The court judgement discloses that de Pauw had also been undergoing treatment – a full year for ‘addictive behaviour with alcohol and drugs’.
Within six months, they had moved to his house in Belgium. When he proposed in 2013. Isabella accepted. But, even then, there were red flags, as the judgement makes clear, recording that, when Isabella, unfamiliar with Belgian law, hesitated to sign a pre-nuptial agreement, her fiancé called her ‘a slut’, ‘a whore’ and ‘a bitch’.
Worse followed when de Pauw offered her an engagement ring, owned by his family, which had ‘a very large diamond ring’. Isabella asked for something ‘less flashy and simpler’. This, says the judgement, caused a ‘furious’ de Pauw to slap her in the face.
These were just the first in a series of sickening incidents which continued after her marriage in 2014, records the court judgement. Soon afterwards, Isabella, who’d ceased her modelling work when she began her romance with de Pauw, learned that she had Polycystic Ovarian Syndrome, which caused her ‘great stress, further aggravating her bulimia’.
When she married at 32, the one-time It-Girl dared to believe that her ‘fairytale dream of a happy family life’ was finally coming true
Far from showing sympathy, her husband, says the court judgement, was persistently ‘intimidating’, telling her that she was ‘a psychiatric patient and that it was entirely her fault for not getting pregnant’.
Later, with the help of fertility treatment, Isabella did become pregnant, only to be advised, on medical grounds, to undergo an abortion, which she did. This, says the court judgement, prompted de Pauw to ‘slap the back of her head’ and ‘pull her hair’, and later punch her ‘in the eye’, and to tell her: ‘You do everything wrong’.
Yet Isabella later gave birth to Victor, in 2016, and Patrick, in 2017. During another pregnancy, in 2018, the court judgement records that de Pauw ‘grabbed [her] head [and] hit it against a metal object’. While Isabella was still recovering from the birth of India, in 2019, de Pauw ‘gave her a violent slap, with an open hand, on the left cheek’.
Days later, de Pauw, while in the presence of their two sons, ‘began screaming at her: ‘Whore’, ‘Bitch’, while spitting in her face and grabbing her with both hands [around] the neck,’ says the court judgement.
Isabella reported her husband to the Belgian police, but was unaware that her allegations had to be ‘confirmed by a formal complaint’.

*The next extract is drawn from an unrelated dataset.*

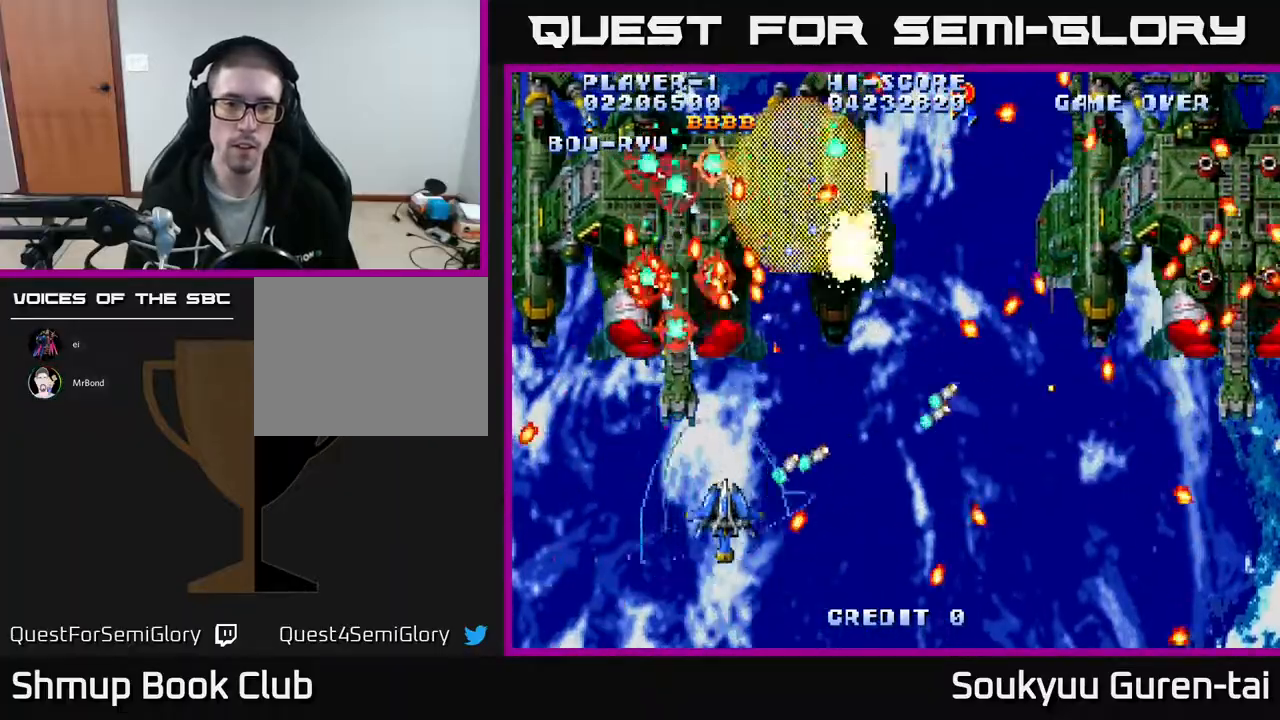
{"buttons": ["A"], "events": [[67, "DPAD_UP", "up"]]}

Isabella, says the court judgment, suffered in other ways, as de Pauw ‘took away her car keys’, and ’emptied [their joint] bank account’.
The stoical Isabella remained unbowed – and might have thought that she had won through when, in February 2021, they moved to Portugal, with de Pauw promising that ‘things would be different, that he would change…because he would be under less stress’.

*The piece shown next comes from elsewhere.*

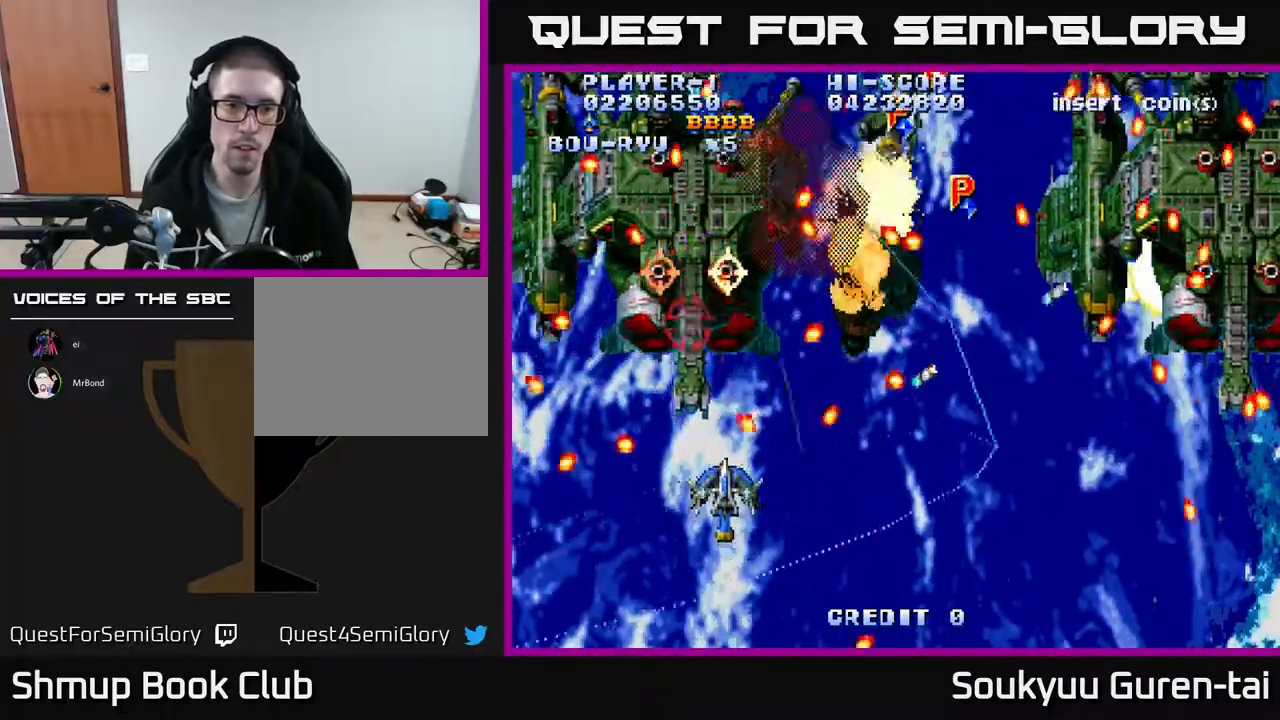
{"buttons": ["A"], "events": [[67, "DPAD_LEFT", "down"], [67, "DPAD_UP", "down"], [183, "DPAD_LEFT", "up"], [200, "DPAD_UP", "up"], [250, "A", "up"], [267, "DPAD_LEFT", "down"], [283, "A", "down"], [283, "DPAD_DOWN", "down"], [350, "DPAD_DOWN", "up"], [483, "DPAD_LEFT", "up"]]}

There was indeed some change: de Pauw, records the court judgement, began an affair in August 2021.
Other things did not change. He bit Isabella’s nose, hit her twice and spat in her face, says the court judgement – and, at Christmas 2021, shut his son Victor ‘inside an aluminium suitcase’ – as ‘a joke’.
Patrick, says the court judgement, was subjected to ‘an unspecified number of spanks on the head’ after accidentally turning off the television.
In the spring of 2023, de Pauw left Isabella and his children, and moved in with his mistress. But, from time to time, he returned. On June 6, he removed almost all the furniture from the house.
He was back the next day to pick up the couple’s two dogs – one of which belonged to Isabella, who tried to rescue the animal from the back of her husband’s car. In the ensuing struggle, de Pauw ‘almost strangled her’, records the court judgment, causing Isabella to fall ‘helplessly to the ground and lose consciousness’.
When she came round, the children crying and screaming, with India ‘trying to wake her up’ and Patrick ‘trying to resuscitate her’.
Let us hope that her nightmare is now at an end; her husband declines to comment.